Helium is not found in the Earth's atmosphere because of its high molecular velocities (above the escape velocity). The element was identified in the spectrum of the Sun before it was identified in the laboratory. Its name is fittingly derived from the Greek word Helios, meaning Sun.

Credit for the discovery of Helium goes to astronomer Joseph Norman Lockyer (born May 17, 1836). Lockyer relied on the then recently developed technique of spectroscopy to disperse sunlight into a spectrum. He knew that each element and ion produces a characteristic spectral pattern of bright lines. He noticed a yellow line in a solar spectrum made during an eclipse which could not be accounted for by elements known on Earth. Almost 27 years later terrestrial Helium was finally identified when the spectrum of a Helium bearing mineral of Uranium provided an exact match to the previously detected element on the Sun. Helium is now known to be the second most abundant element in the Universe (after Hydrogen).

Photo: SOHO - EIT Consortium, ESA, NASA

Question - why exactly is helium found in a uranium bearing mineral?

> Sunquake

Solar flare

Solar flares are explosive events associated with coronal mass ejections [CME's]. They occur at rates of two or three per day at solar maximum. Very large CME's directed toward our planet can have serious effects.


False color images

A visible light image can be compared with the Helium UV image above, taken at a different time. Note the different appearance of sunspots in the two images; darker than the surroundings in visible light, and brighter in false color UV. Higher hotter parts of the atmosphere are seen in an extreme UV image and a soft x-ray image shows the 2 000 000 degree outer atmosphere.

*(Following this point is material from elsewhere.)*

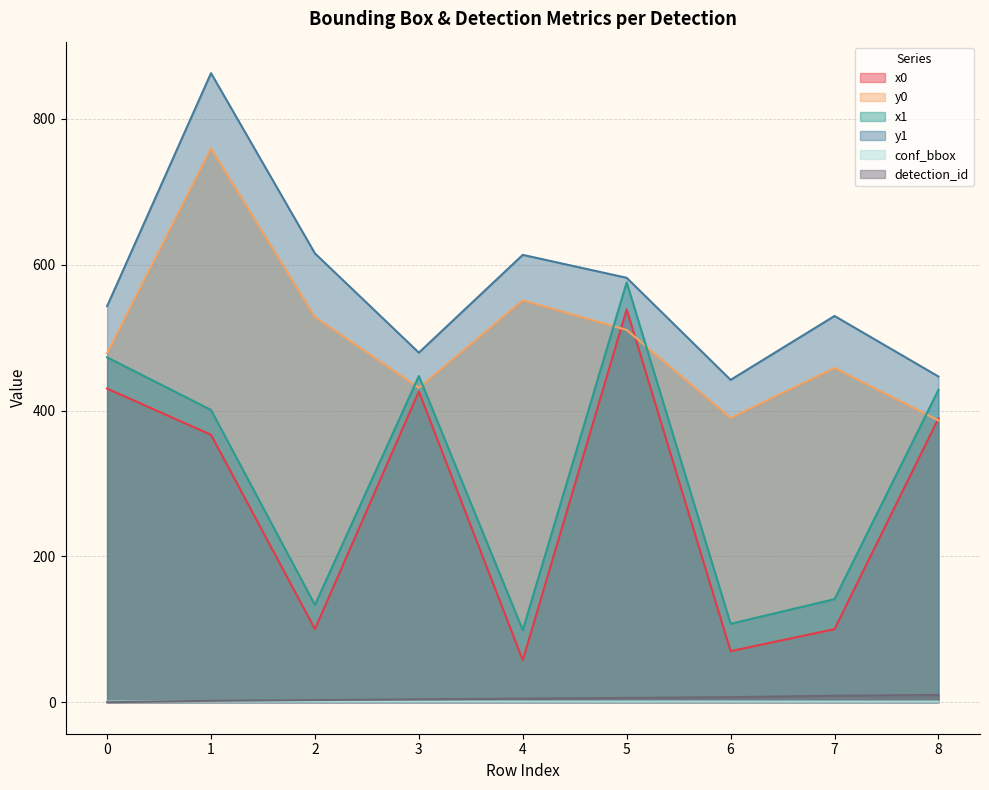

The y1 series shows 913.5 at 2. True or false?

False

The bright extended features in the x-ray image are associated with sunspots and the polar coronal holes.

Coronal loops, formed by high energy plasma streaming along magnetic field lines, in far UV and x-ray images, are 30 or more times the diameter of Earth.

Observations of coronal loops with the TRACE satellite show that most of the heating occurs low in the corona, near the base of the loops as they emerge from and return to the solar surface, contrary to past suggestions which involved the possible roles of sound waves and more recently magnetic waves. A current theory, which is gaining ground, is the possibility that the heating is due to small flares, somehow converting the energy stored in magnetic fields into heat energy. Whatever the reason, this 50 year old question continues to fascinate astronomers.

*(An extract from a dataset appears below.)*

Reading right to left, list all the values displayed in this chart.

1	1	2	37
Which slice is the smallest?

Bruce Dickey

Extending millions of kilometers into space is the tenuous outer corona (lower right).

The solar wind (CME's)

Coronal mass ejections form what is known as the solar wind which sometimes has dramatic effects here on Earth.

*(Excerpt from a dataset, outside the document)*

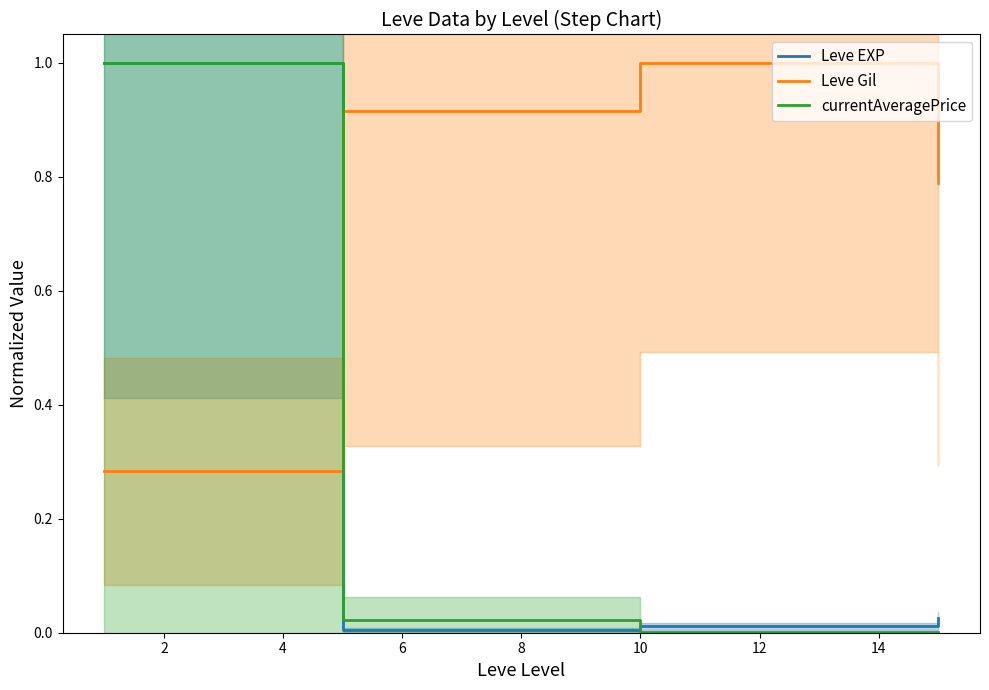

What is the highest value of the currentAveragePrice series?

1.0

For original images and clips see SOHO

Example 1

Notice the comet and the effect of cosmic rays hitting the detector in this 1996 sequence.

Example 2

The first week of November 2003 was marked by a sequence of very large coronal mass ejections which caused some damage to communication satellites. A mass ejection reaches the SOHO camera in the middle of this sequence. The speed of the solar wind varies, depending on the activity of the generating mechanisms on the Sun. In times of high activity the time to reach Earth is reduced from a week by a factor of 2 or 3.